Superar los desafíos específicos en un mercado que cambia rápidamente (desde cumplir los objetivos de descarbonización hasta reducir el tiempo de comercialización) significa mucho más que cumplir con los requisitos tecnológicos de su centro de ciencias de la vida.
Los centros de ciencias de la vida deben funcionar de manera eficiente, fiable y con la flexibilidad necesaria para adaptarse a las cambiantes demandas empresariales y del mercado. Para lograrlo, los edificios y los sistemas eléctricos deben soportar operaciones ágiles, automatización avanzada e infraestructuras escalables que se adapten a las necesidades empresariales. Cuando los sistemas no están totalmente integrados o cuando el uso de la energía y los recursos carece de transparencia, se hace más difícil mantener condiciones estables, controlar los costes y garantizar una calidad constante.
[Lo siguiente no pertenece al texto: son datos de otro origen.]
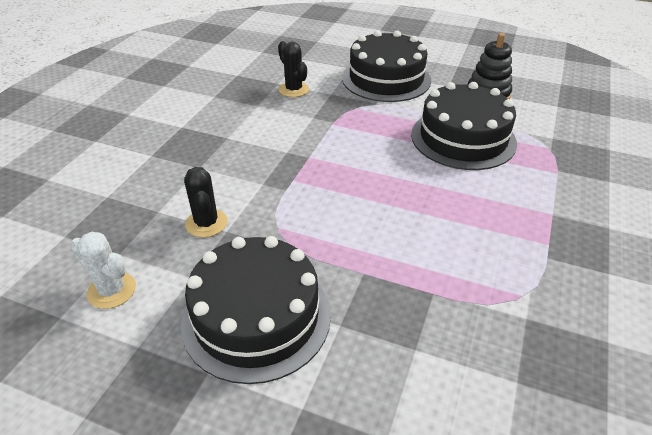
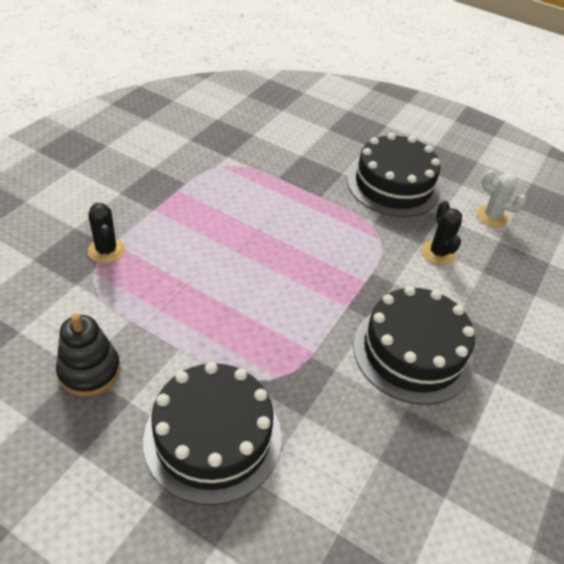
camera: 175 degrees left, 5 degrees up
(293, 90) = (356, 435): black cactus -> black cactus (106, 250)
(463, 138) = (173, 301): black cake -> black cake (412, 352)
Lo que se necesita son soluciones integradas que conecten las operaciones de los edificios con las infraestructuras eléctricas. Esto incluye automatización avanzada, simulaciones, gemelos digitales, sensores de IoT y tecnologías impulsadas por la IA. La electrificación inteligente, la distribución de energía resiliente y el mantenimiento predictivo ayudan a crear instalaciones que se escalan fácilmente, garantizan la seguridad y la continuidad y ofrecen rentabilidad a largo plazo durante todo el ciclo de vida.